D'après le récit de l'accident, pendant combien de temps les survivants sont-ils restés immobiles ?
═══ PASSAGE DONNÉ ═══
La corde rompue le jour de l’accident.

Ainsi périrent nos malheureux compagnons ! Nous restâmes immobiles pendant plus d’une demi-heure, osant à peine respirer. Paralysés par la terreur, les deux guides pleuraient comme des enfants et tremblaient tellement que nous étions menacés à tout instant de partager le sort de nos amis.

Le vieux Pierre ne cessait de s’écrier : « Chamonix ! Oh ! que va dire Chamonix ! » ce qui signifiait dans sa pensée : Comment croire que Croz eût jamais pu tomber ? Le jeune homme ne faisait que sangloter et répéter en poussant des cris aigus : « Nous sommes perdus ! mon Dieu ! nous sommes perdus ! »
═══ LIGNES DE DONNÉES ═══
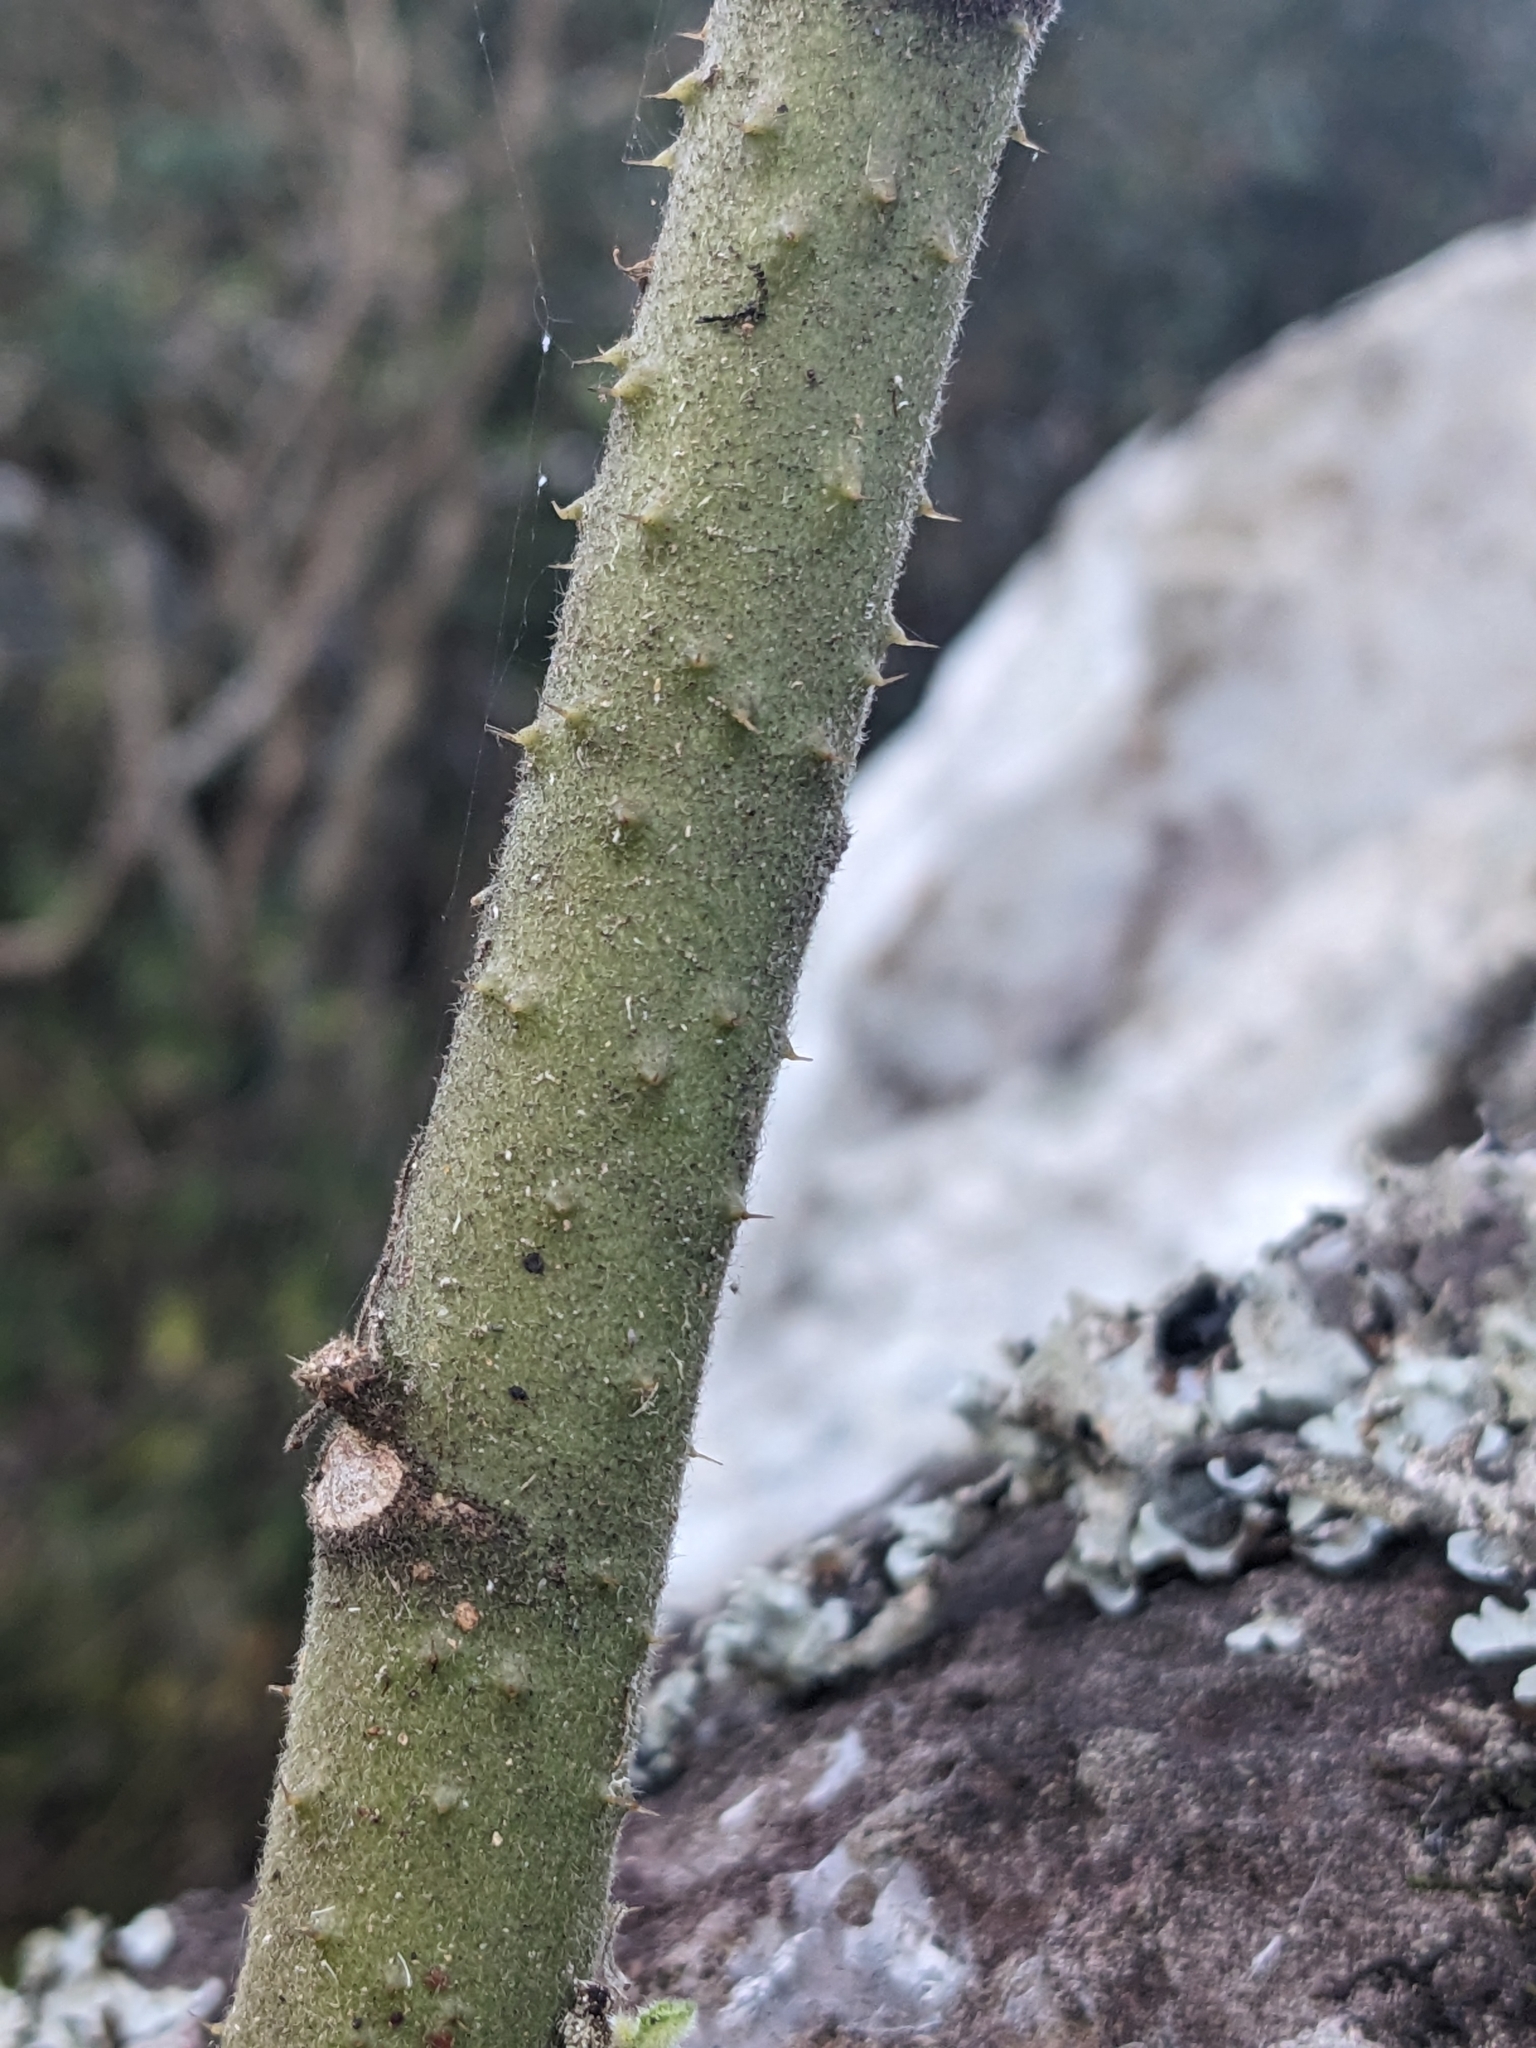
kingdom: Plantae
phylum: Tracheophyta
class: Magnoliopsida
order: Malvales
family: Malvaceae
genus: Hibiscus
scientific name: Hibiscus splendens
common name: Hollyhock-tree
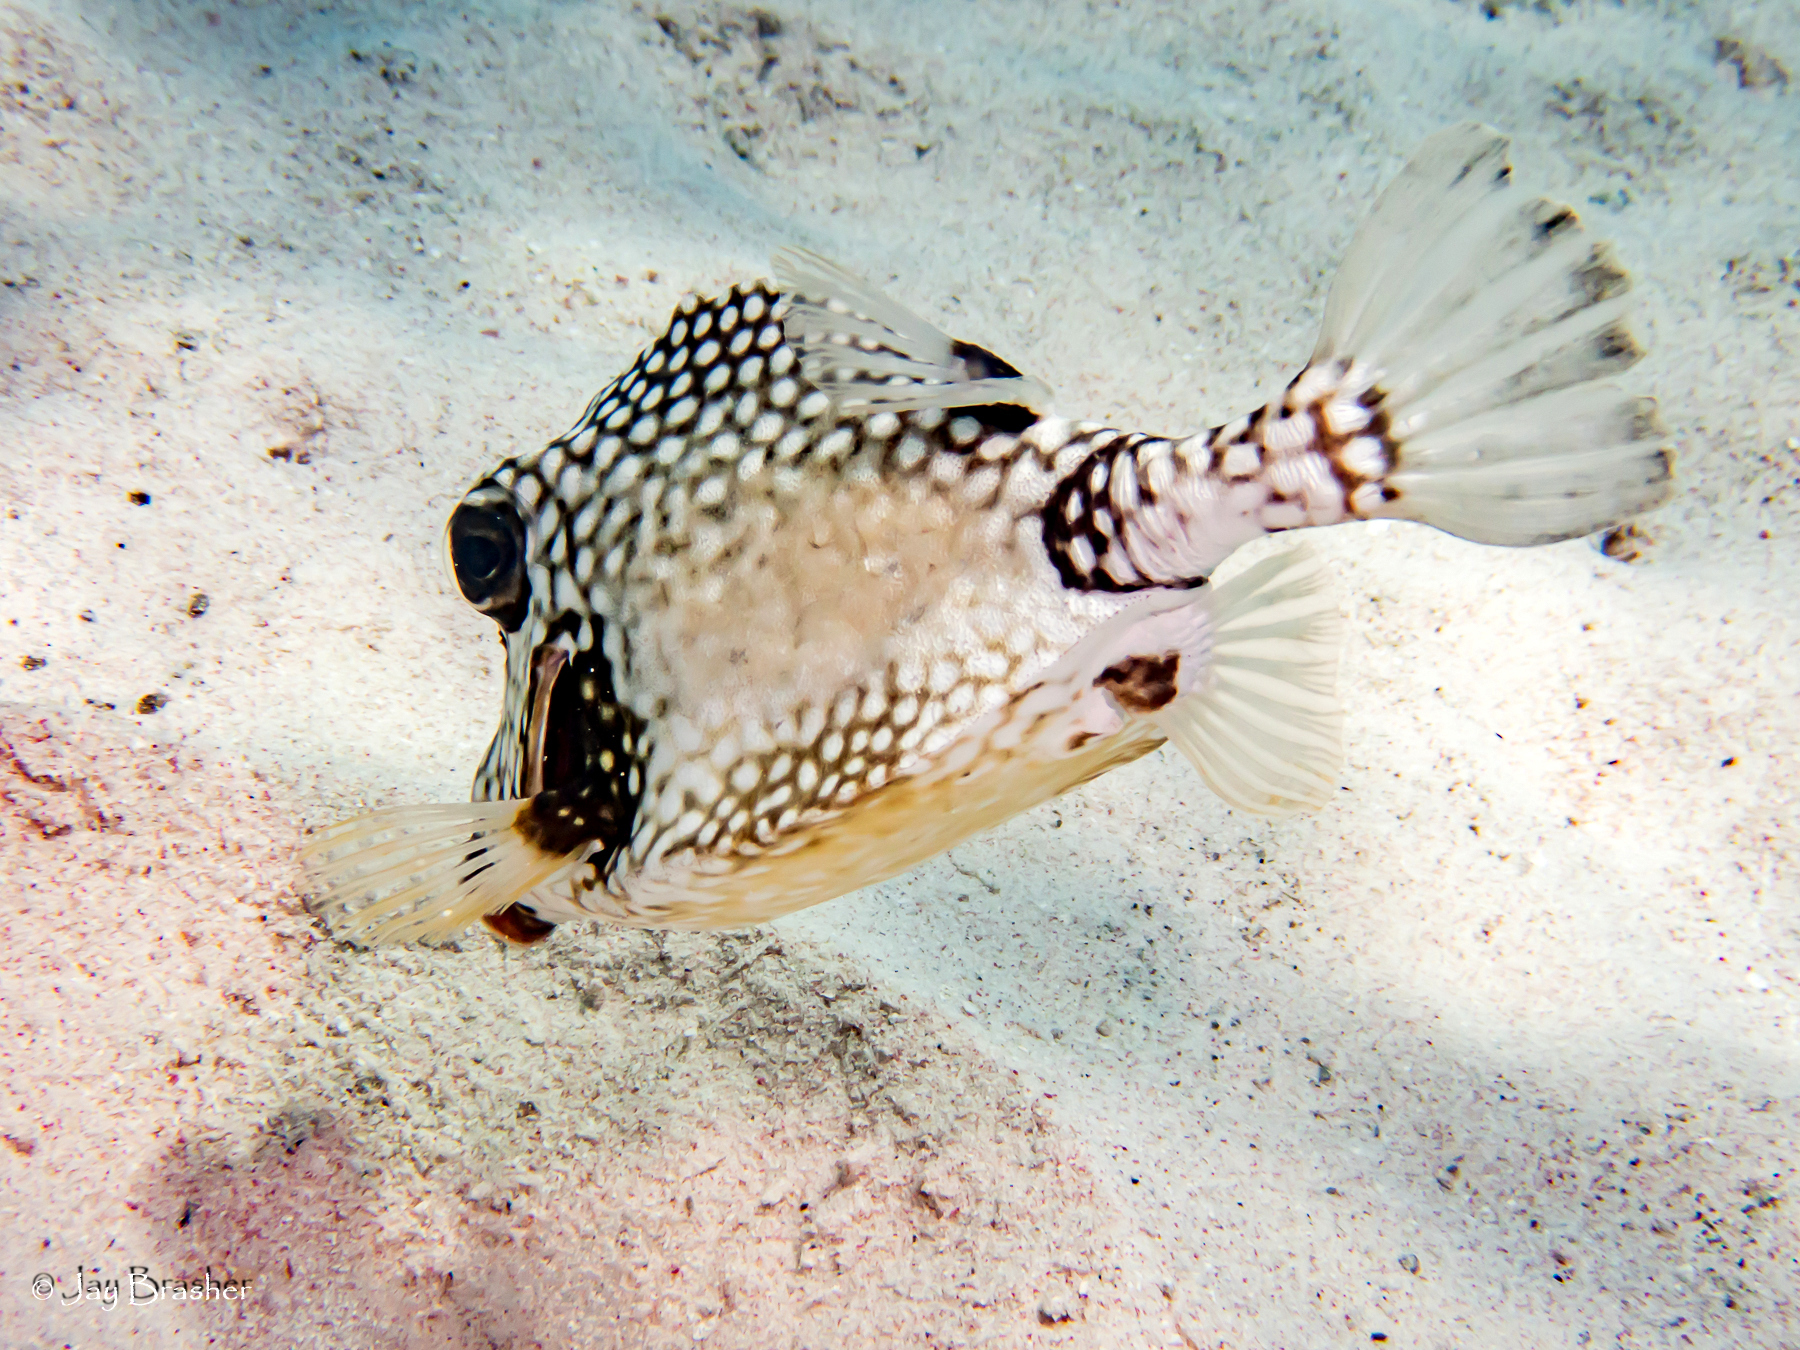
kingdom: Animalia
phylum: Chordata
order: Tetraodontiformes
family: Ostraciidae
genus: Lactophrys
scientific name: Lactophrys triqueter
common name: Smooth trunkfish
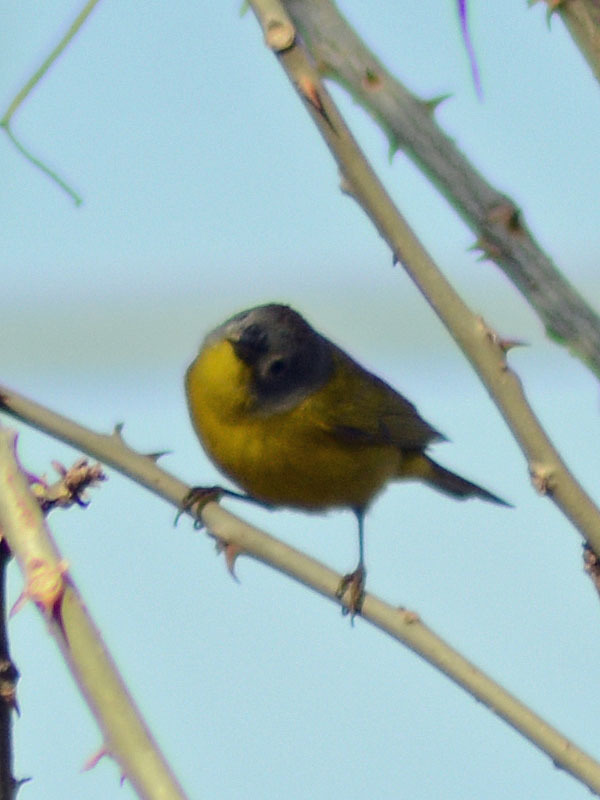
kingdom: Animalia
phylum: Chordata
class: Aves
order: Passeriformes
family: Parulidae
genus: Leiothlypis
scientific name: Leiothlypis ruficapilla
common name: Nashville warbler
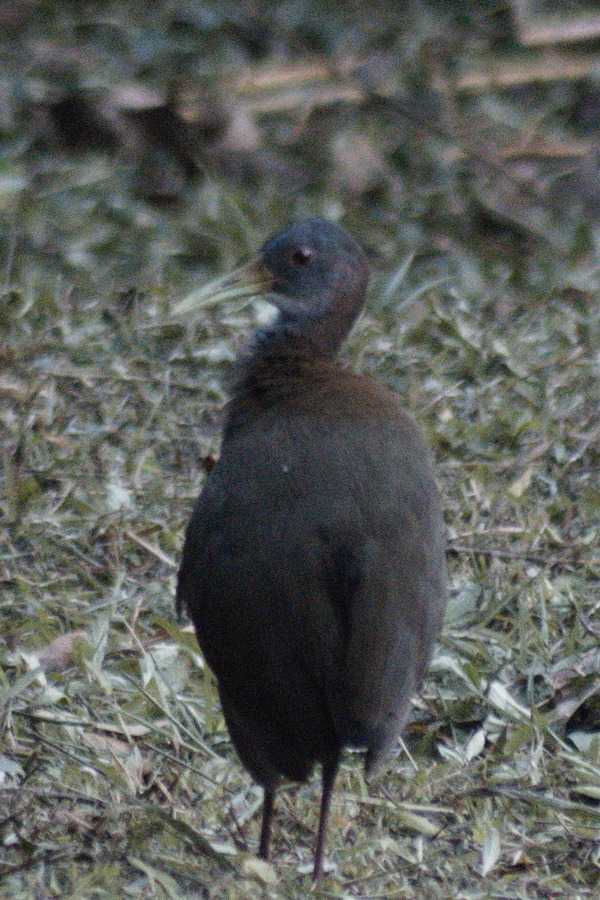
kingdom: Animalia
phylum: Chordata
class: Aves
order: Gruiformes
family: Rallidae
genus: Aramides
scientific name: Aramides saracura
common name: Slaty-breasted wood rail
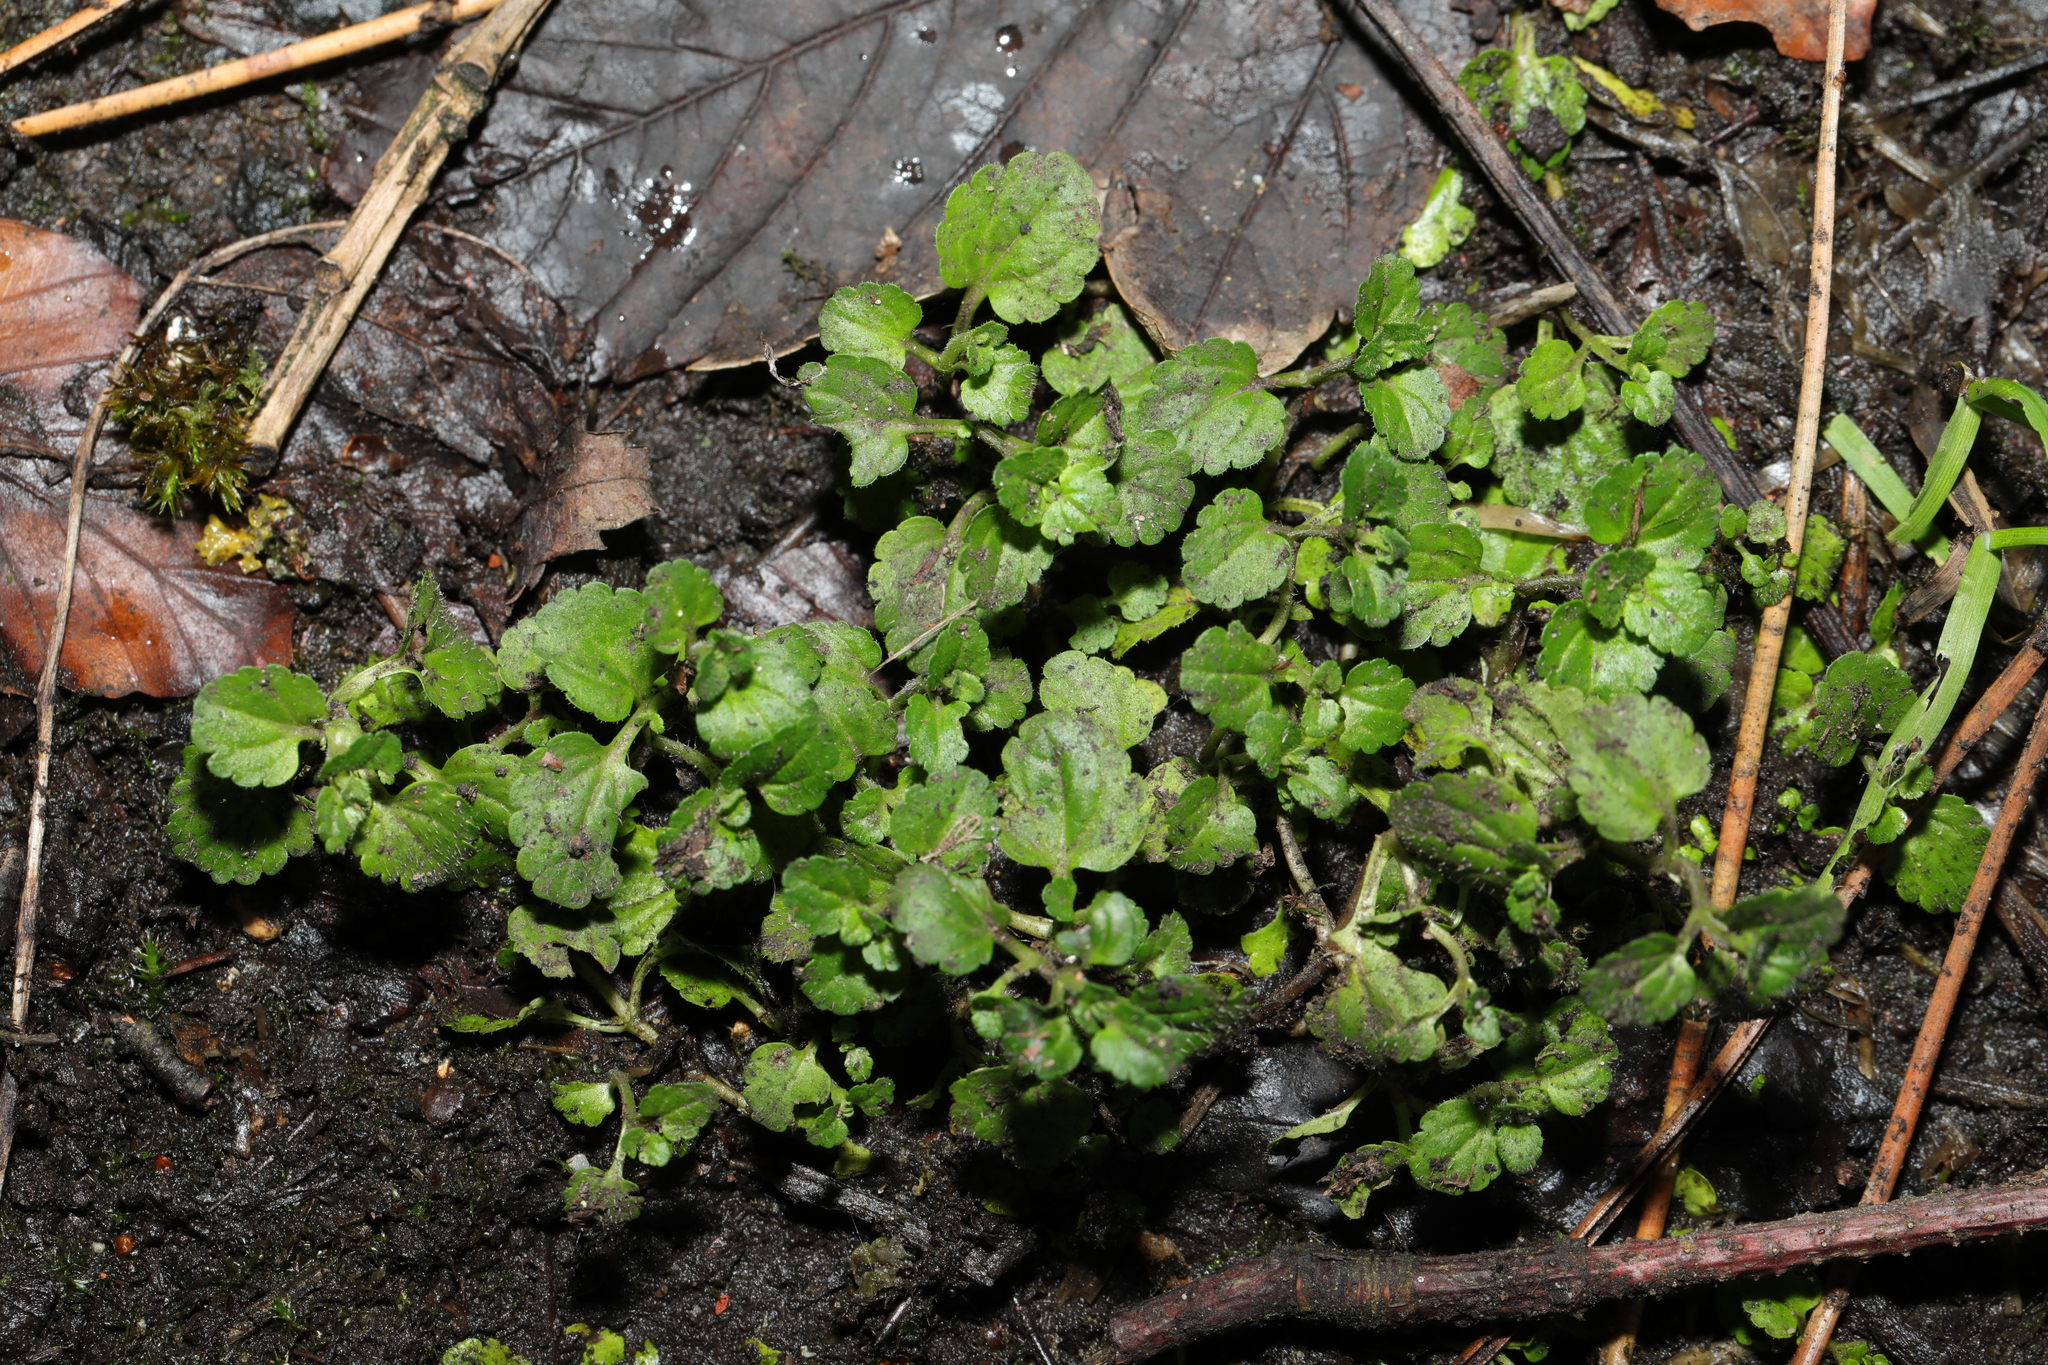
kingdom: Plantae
═══
◆ RÉSULTAT DE L'EXERCICE: Pendant plus d'une demi-heure.